Data segment below:
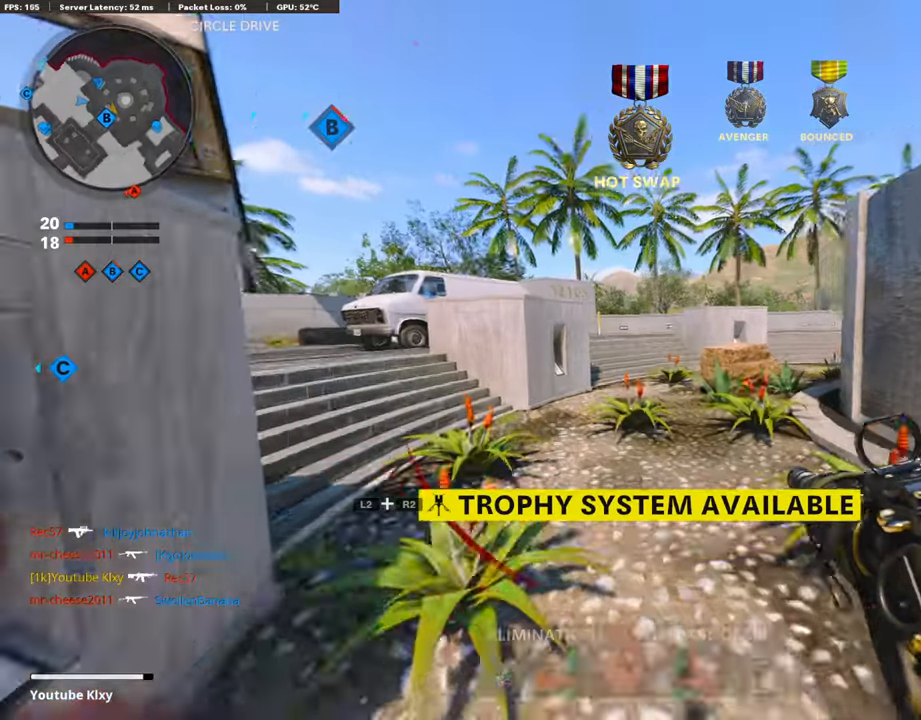
{"buttons": [], "left_stick": "up", "right_stick": "center", "events": [[250, "R3", "down"], [250, "right_stick", "center"], [400, "R3", "up"]]}
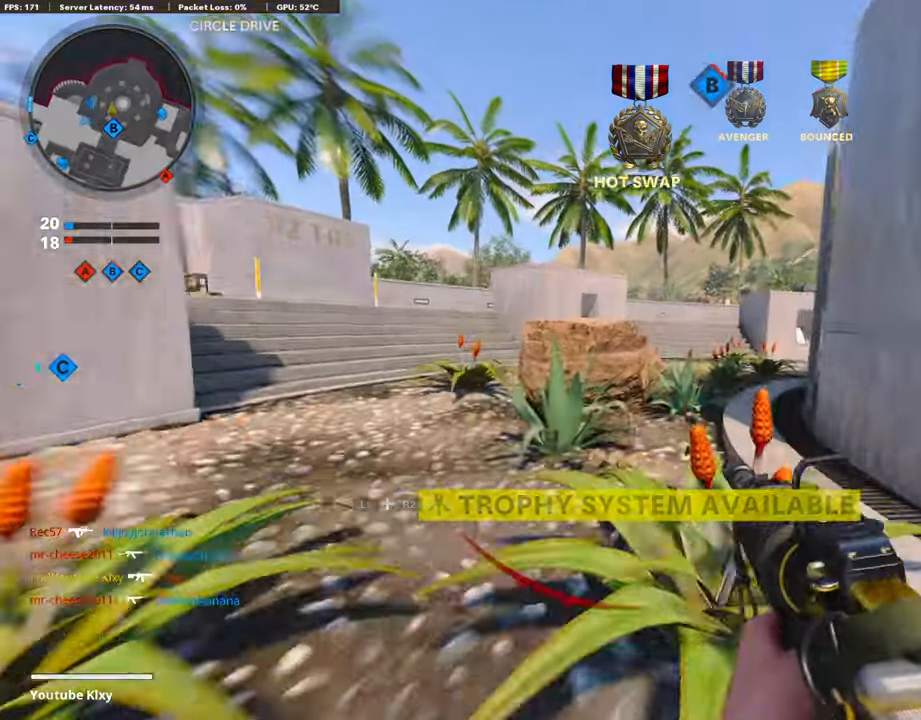
{"buttons": [], "left_stick": "down-left", "right_stick": "right", "events": [[33, "L3", "down"], [33, "R3", "down"], [133, "L3", "up"], [133, "R3", "up"], [150, "right_stick", "right"], [200, "L2", "down"], [200, "R2", "down"], [383, "L2", "up"], [417, "left_stick", "down-left"], [483, "R2", "up"]]}
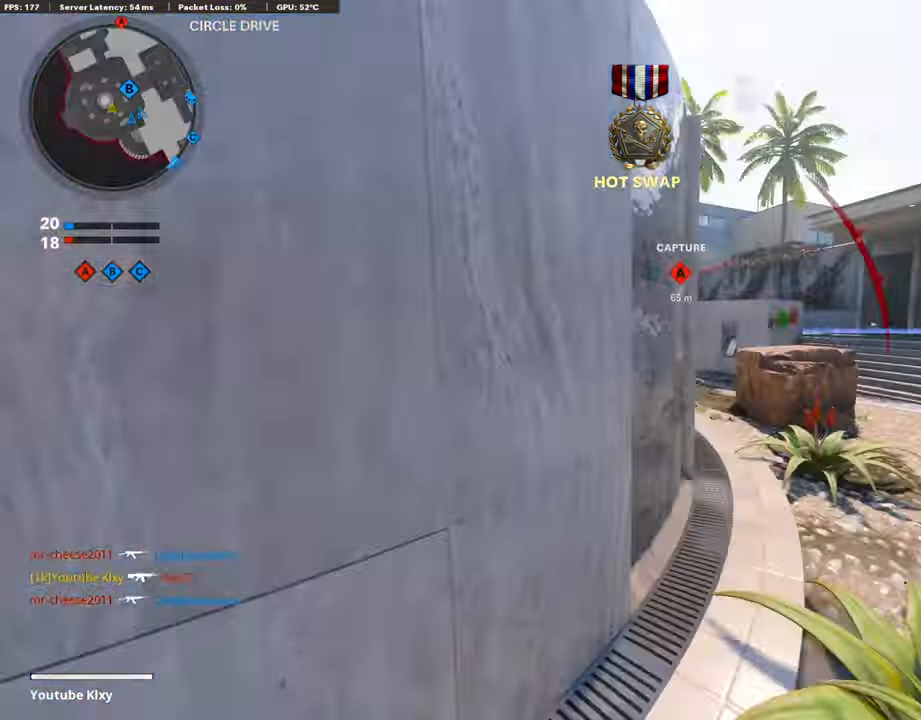
{"buttons": [], "left_stick": "down-left", "right_stick": "up-right", "events": [[33, "right_stick", "center"], [67, "left_stick", "up-right"], [167, "right_stick", "up"], [233, "left_stick", "up"], [350, "left_stick", "down-left"], [400, "right_stick", "up-right"]]}
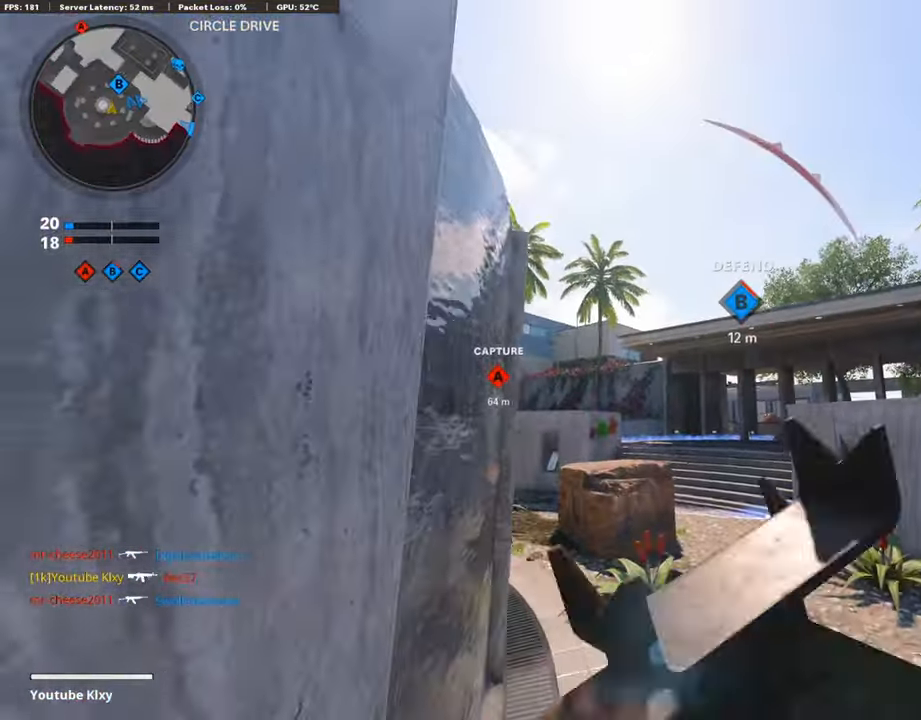
{"buttons": ["SQUARE", "L3"], "left_stick": "up-left", "right_stick": "center", "events": [[17, "right_stick", "center"], [133, "right_stick", "down-left"], [233, "right_stick", "left"], [400, "left_stick", "up-left"], [417, "L3", "down"], [417, "right_stick", "center"], [483, "SQUARE", "down"]]}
End of Data segment.
#### Work instructions
Reproduce the material word for word, minus the images.

#### Answer to the exercise
{"buttons": [], "left_stick": "up", "right_stick": "center", "events": [[250, "R3", "down"], [250, "right_stick", "center"], [400, "R3", "up"]]}
{"buttons": [], "left_stick": "down-left", "right_stick": "right", "events": [[33, "L3", "down"], [33, "R3", "down"], [133, "L3", "up"], [133, "R3", "up"], [150, "right_stick", "right"], [200, "L2", "down"], [200, "R2", "down"], [383, "L2", "up"], [417, "left_stick", "down-left"], [483, "R2", "up"]]}
{"buttons": [], "left_stick": "down-left", "right_stick": "up-right", "events": [[33, "right_stick", "center"], [67, "left_stick", "up-right"], [167, "right_stick", "up"], [233, "left_stick", "up"], [350, "left_stick", "down-left"], [400, "right_stick", "up-right"]]}
{"buttons": ["SQUARE", "L3"], "left_stick": "up-left", "right_stick": "center", "events": [[17, "right_stick", "center"], [133, "right_stick", "down-left"], [233, "right_stick", "left"], [400, "left_stick", "up-left"], [417, "L3", "down"], [417, "right_stick", "center"], [483, "SQUARE", "down"]]}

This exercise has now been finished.